Searching Titles with Initial Articles in Library Catalogs: A Case Study and Search Behavior Analysis
Arsenault, Clement, Menard, Elaine, Library Resources & Technical Services
This study examines problems caused by initial articles in library catalogs. The problematic records observed are those whose titles begin with a word erroneously considered to be an article at the retrieval stage. Many retrieval algorithms edit queries by removing initial words corresponding to articles found in an exclusion list even whether the initial word is an article or not. Consequently, a certain number of documents remain more difficult to find. The study also examines user behavior during known-item retrieval using the title index in library catalogs, concentrating on the problems caused by the presence of an initial article or of a word homograph to an article.
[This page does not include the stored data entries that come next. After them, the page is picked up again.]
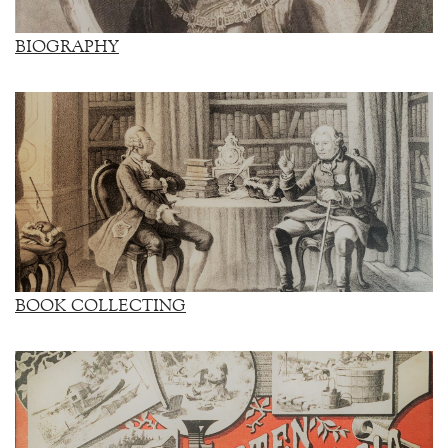
BIOGRAPHY
BOOK COLLECTING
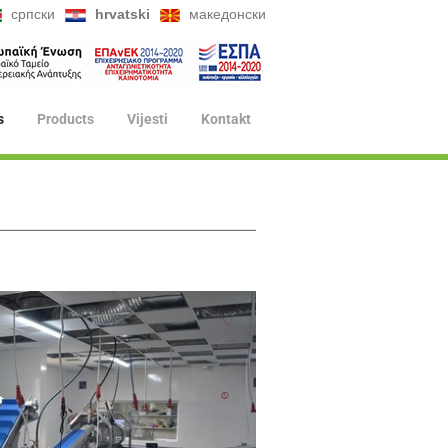
српски
hrvatski
македонски
s
Products
Vijesti
Kontakt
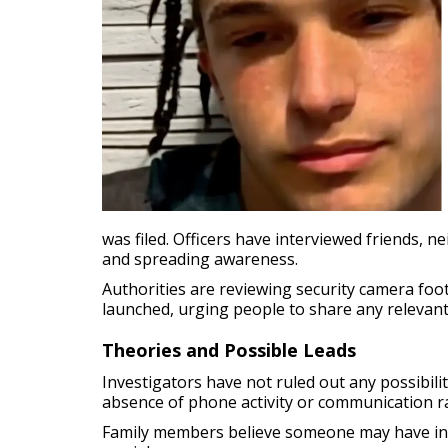
was filed. Officers have interviewed friends, 
and spreading awareness.
Authorities are reviewing security camera fo
launched, urging people to share any relevant 
Theories and Possible Leads
Investigators have not ruled out any possibilit
absence of phone activity or communication ra
Family members believe someone may have infor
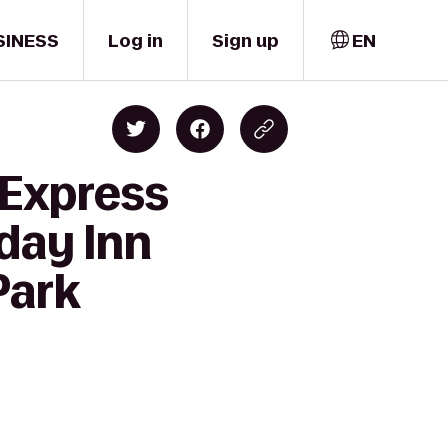
SINESS
Log in
Sign up
EN
 Express
iday Inn
Park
Measures of success and effectiveness are taken to determine if retrieval is affected in such cases.
When filing entries alphabetically in an index, ignoring initial definite and indefinite articles is customary. (1) For instance, the book titled The Earth and Its Inhabitants is normally filed under the letter "e." This procedure is used almost universally because initial articles "tend to be used intermittently," and also because, due to the high occurrences of initial articles in titles, it would otherwise produce very large groupings of entries beginning with the same word, thus losing the desired alphabetical dispersion of entries within the index. (2) In the current version of the MARC 21 standard, this procedure can be achieved, for the first index subfield in some fields, by using a numerical indicator (the non-filing characters indicator) corresponding to the number of initial characters to be ignored at the beginning of the string being indexed. In the above example, the non-filing indicator of field 245 (title) would be set to 4, indicating that the first four characters (t-h-e and the space) are to be ignored for indexing. (3) Using this technique allows the initial article to be retained in the title field and used for display, without being taken into account in the browse index.
Because the non-filing indicator is not available for all the fields in which articles and other non-filing elements occur, and also because non-filing data elements do not always occur at the beginning of a field, a new technique, setting off the non-filing zone by means of control characters, was approved in 1999 as a result of American Library Association (ALA) Machine-Readable Bibliographic Information (MARBI) Committees Proposal 98-16R. (4) Guidelines for use of the new non-filing control characters were discussed in two discussion papers, DP118 (June 1999) and 2002-DP05 (January 2002), and finally published in 2004 by the Network Development and MARC Standards Office of the Library of Congress. (5) This procedure offers more flexibility, as it allows the cataloger to identify non-sorting zones virtually anywhere in the record and tag them with the use of special control characters whose function is to delimit the beginning and the end of the non-filing elements. As far as data representation is concerned, there are fairly standardized, documented, and efficient ways of dealing with initial definite and indefinite articles in data elements; however, the MARC coding controls only the way initial articles are to be indexed, not the way the retrieval is done. (6) Less standardization is found at the retrieval stage and this is what is investigated in this study.
All systems preprocess search strings to some extent (e.g., ignoring case distinction, omitting punctuation or replacing it with spaces, ignoring diacritics) before sending them to the index. When a user launches a browse-title search in a library catalog, the retrieval module may activate an algorithm to detect the presence of an inopportune initial article at the beginning of the query string. Because most initial articles are removed from the entries when indexing the title strings, even if a user includes an initial article in his or her query, the algorithm will automatically eliminate the word/article and bring the user to the correct entry point in the index. …